Annex 1: Economic Growth: the Objective of Economic Policy
Standard economic theory argues that competitive markets are efficient, and that Adam Smith's invisible hand will lead to a unique and optimal allocation of resources. This result, which is known as the first fundamental theorem of welfare economics, was formalised by Arrow and Debreu. As a result, it is sometimes assumed that we do not need to take a view about the level and growth rate of per capita incomes. Instead it is assumed that we can depend on people to look after their own interests, so that enabling people to transact effectively in markets is necessary and sufficient to ensure an optimal or near-optimal outcome.
However, the first fundamental theorem of welfare economics is only valid under quite stringent conditions. In particular, it assumes that a complete set of markets exist (including insurance markets against every possible risk and uncertainty), that all agents share the same set of information (e.g., about possible future states of the world, including about current and future technologies, and about the probability of different future states occurring), that there are no externalities or public goods and that there are no significant increasing returns.
Of course, nobody actually believes that these conditions actually hold. The assumption was that this model was a good approximation to what actually happened in the real world. However, work by Professor Joseph Stiglitz and others on the Economics of Information, for which Stiglitz received the Nobel Prize, show that even a small information imperfection can have a profound effect on outcomes. Information asymmetries can for example destroy markets that would exist if people share the same information set.
Accordingly, the absence of the above conditions undermines the standard argument for reliance on markets with limited government involvement. Market failures are important and pervasive.
Notwithstanding these concerns, almost all economists would accept that the primary means of organising an economy and connecting producers and consumers should be the market. An economy is a complex system, and markets appear to be very effective (though not perfect) at resolving the enormously complicated problem of coordinating actions of individuals and businesses across the economy and indeed across the world (Stiglitz 2004). And as well as recognising the failures of markets, we also need to be aware that both because of the incentives they face and because of their lack of knowledge, governments can also fail to deliver welfare improving interventions.

**Data excerpt**
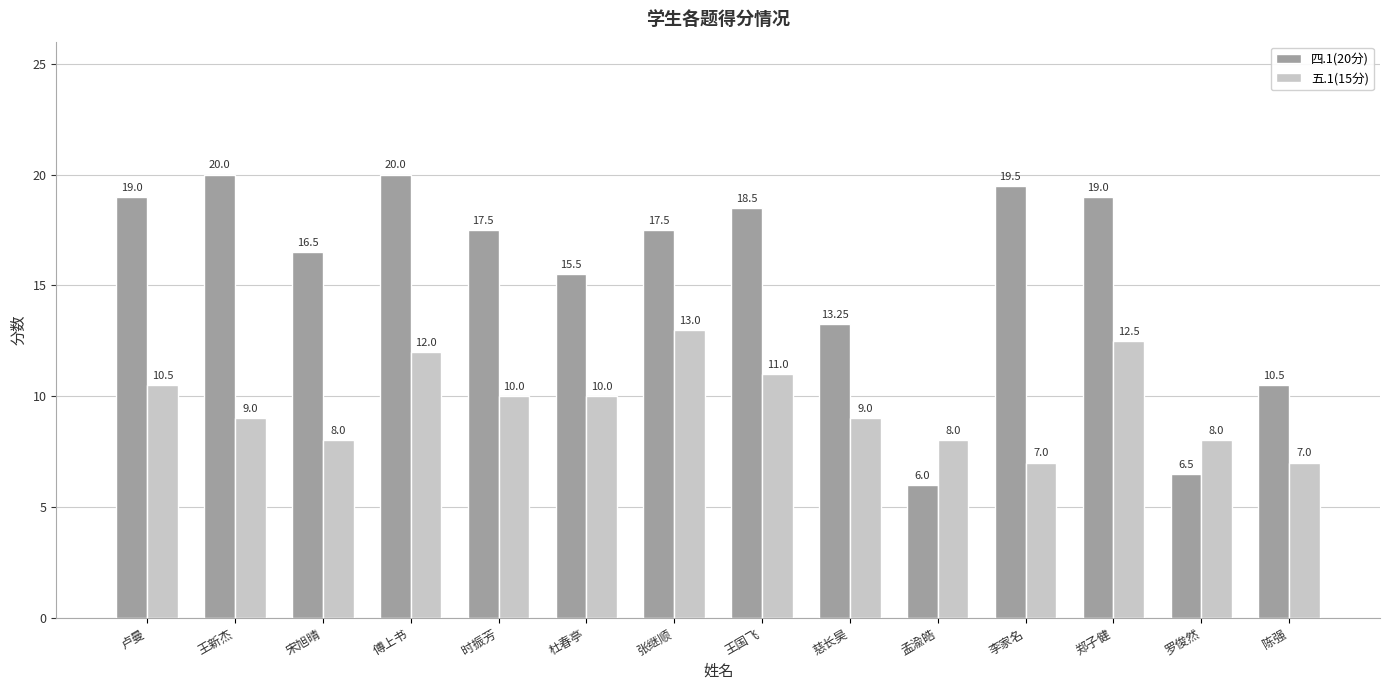

What is the total value across all series at 时振芳?

27.5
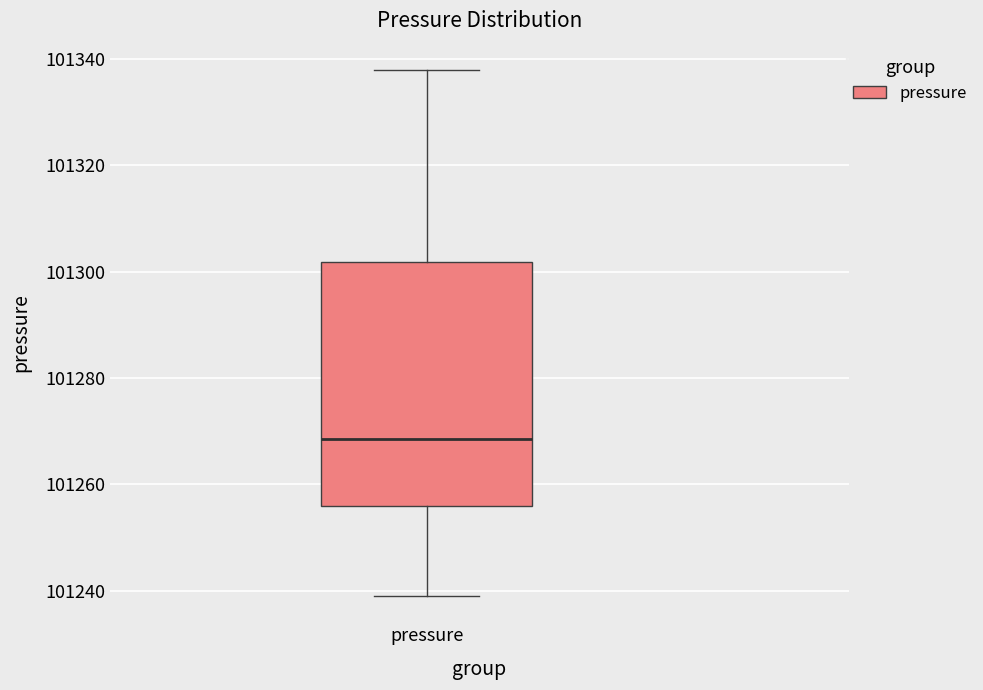

Where is the lower edge of the box for pressure on the y-axis? The values are not printed on the chart, so give them approximately, as read against the axis.

101256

**Request**
From the annex on economic growth, set down word for word the passage starting at "Of course, nobody" and ending at "important and pervasive.".

**Exercise answer**
Of course, nobody actually believes that these conditions actually hold. The assumption was that this model was a good approximation to what actually happened in the real world. However, work by Professor Joseph Stiglitz and others on the Economics of Information, for which Stiglitz received the Nobel Prize, show that even a small information imperfection can have a profound effect on outcomes. Information asymmetries can for example destroy markets that would exist if people share the same information set.
Accordingly, the absence of the above conditions undermines the standard argument for reliance on markets with limited government involvement. Market failures are important and pervasive.